Extracted material
- - - -

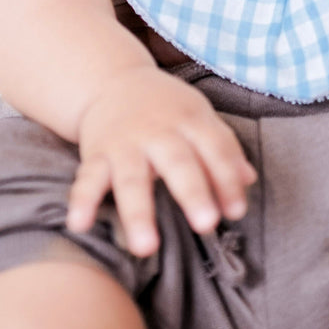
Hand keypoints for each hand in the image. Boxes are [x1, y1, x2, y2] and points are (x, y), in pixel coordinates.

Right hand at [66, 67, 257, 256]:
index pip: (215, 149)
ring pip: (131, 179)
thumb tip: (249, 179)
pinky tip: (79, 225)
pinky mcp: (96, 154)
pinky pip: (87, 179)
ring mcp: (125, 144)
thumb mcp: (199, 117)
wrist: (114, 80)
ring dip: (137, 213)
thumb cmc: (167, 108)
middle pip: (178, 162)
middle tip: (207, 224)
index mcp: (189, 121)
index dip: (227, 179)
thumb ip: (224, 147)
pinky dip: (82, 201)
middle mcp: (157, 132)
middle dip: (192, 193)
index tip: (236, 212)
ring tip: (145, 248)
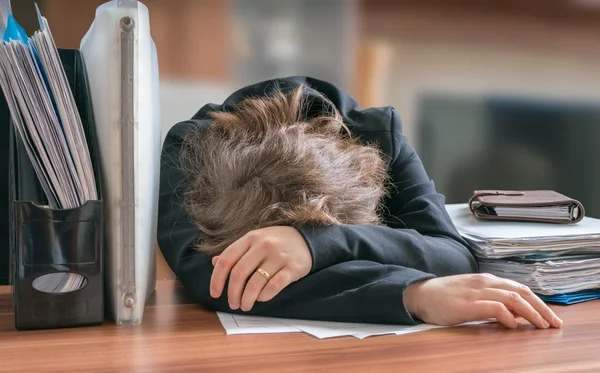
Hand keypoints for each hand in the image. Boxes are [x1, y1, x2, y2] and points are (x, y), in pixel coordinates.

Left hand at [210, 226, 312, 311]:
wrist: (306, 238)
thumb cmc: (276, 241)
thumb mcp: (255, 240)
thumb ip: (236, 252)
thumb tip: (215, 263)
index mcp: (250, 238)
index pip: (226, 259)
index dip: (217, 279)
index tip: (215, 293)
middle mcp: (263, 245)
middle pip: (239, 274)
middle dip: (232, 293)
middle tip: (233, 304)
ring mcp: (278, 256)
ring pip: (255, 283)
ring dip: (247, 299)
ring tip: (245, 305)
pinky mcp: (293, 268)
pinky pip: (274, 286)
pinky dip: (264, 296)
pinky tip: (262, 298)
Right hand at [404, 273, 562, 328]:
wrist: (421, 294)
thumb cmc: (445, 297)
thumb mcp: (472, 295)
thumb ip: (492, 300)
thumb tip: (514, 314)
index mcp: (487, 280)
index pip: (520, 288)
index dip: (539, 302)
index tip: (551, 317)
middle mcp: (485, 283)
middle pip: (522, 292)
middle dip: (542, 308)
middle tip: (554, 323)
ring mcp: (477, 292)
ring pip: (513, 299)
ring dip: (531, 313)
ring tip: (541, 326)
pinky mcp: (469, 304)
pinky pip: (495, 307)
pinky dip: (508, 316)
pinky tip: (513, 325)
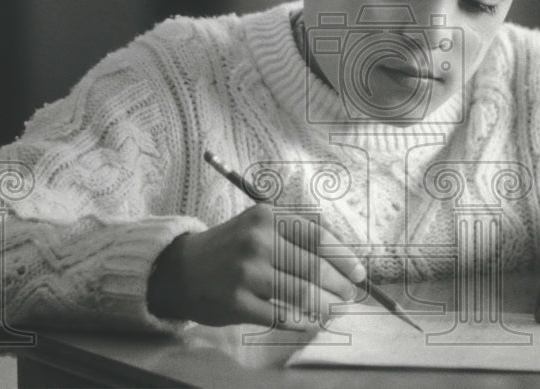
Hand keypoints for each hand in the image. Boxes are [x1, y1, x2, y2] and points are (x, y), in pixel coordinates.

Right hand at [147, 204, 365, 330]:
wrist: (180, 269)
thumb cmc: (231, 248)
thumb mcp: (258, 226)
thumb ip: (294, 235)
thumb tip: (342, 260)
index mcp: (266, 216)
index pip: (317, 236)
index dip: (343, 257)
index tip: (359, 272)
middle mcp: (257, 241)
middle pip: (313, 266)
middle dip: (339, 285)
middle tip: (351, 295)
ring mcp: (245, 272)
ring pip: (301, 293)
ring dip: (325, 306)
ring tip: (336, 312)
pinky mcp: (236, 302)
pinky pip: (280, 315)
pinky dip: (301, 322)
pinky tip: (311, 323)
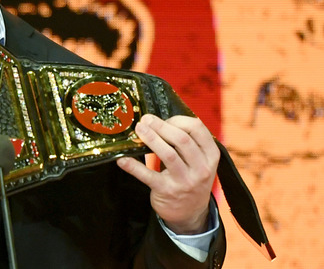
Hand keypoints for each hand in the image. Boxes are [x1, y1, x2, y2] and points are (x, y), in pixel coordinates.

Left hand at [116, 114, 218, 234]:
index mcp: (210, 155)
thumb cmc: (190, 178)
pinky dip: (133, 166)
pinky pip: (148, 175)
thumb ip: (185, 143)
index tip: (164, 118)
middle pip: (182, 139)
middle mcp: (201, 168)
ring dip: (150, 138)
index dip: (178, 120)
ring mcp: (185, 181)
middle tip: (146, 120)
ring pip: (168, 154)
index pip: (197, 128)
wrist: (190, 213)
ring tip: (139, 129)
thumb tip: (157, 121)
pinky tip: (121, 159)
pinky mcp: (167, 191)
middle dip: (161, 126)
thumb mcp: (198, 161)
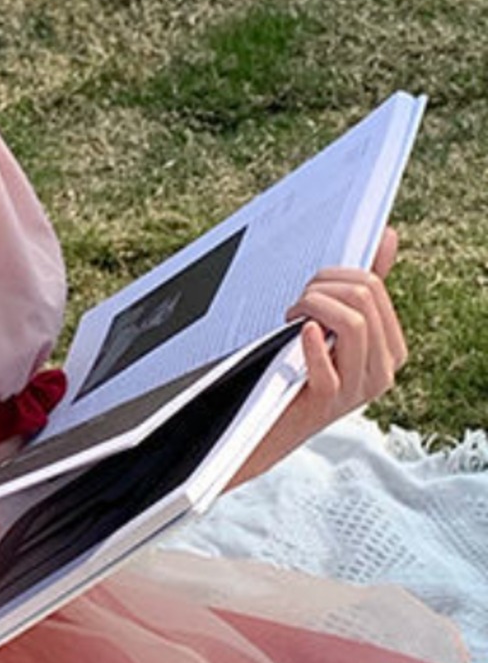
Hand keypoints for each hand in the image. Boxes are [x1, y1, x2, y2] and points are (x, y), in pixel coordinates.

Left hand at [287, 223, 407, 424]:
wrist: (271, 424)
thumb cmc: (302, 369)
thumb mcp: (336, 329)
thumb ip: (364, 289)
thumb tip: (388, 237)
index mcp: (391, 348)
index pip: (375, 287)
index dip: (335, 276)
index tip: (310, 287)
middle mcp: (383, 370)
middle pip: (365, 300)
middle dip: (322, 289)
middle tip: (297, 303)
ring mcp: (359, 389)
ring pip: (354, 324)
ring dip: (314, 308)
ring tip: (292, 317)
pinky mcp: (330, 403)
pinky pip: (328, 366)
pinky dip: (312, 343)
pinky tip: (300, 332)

- - - -

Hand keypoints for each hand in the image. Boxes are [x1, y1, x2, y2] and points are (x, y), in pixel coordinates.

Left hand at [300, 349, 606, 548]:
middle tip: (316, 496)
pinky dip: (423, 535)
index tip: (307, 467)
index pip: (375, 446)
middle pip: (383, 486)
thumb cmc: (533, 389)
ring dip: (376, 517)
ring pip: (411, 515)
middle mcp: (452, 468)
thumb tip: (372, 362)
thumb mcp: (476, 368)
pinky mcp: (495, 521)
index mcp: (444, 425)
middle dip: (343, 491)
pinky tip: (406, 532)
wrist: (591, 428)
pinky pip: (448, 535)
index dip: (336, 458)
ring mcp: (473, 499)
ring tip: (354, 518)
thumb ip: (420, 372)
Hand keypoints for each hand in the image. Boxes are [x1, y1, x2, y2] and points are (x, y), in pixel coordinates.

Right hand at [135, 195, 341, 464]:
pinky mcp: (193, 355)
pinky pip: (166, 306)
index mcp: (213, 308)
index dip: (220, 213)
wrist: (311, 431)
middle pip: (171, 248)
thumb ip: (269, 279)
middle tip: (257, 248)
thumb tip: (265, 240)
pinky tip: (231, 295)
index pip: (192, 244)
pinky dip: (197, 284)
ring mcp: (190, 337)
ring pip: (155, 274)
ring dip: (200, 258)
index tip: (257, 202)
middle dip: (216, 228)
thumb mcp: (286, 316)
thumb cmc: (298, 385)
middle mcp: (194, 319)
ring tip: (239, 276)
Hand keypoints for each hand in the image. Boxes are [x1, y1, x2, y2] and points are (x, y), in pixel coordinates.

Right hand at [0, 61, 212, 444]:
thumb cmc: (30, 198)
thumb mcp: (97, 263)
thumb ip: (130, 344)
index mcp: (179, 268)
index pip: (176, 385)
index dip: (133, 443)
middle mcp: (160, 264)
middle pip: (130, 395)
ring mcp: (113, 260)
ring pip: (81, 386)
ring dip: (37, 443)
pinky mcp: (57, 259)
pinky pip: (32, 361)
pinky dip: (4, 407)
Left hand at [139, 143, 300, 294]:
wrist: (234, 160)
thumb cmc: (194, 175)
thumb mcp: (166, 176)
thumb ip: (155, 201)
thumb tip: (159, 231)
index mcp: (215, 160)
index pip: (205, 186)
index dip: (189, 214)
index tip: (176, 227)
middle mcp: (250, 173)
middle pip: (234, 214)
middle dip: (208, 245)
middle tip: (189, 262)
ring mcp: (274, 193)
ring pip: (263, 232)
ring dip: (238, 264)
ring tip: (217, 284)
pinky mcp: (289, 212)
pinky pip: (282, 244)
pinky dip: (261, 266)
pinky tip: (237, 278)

- - - -

Brief
Would you please work out how many lines of the data hold "Right"? Reply with the number alone.

Expected answer
5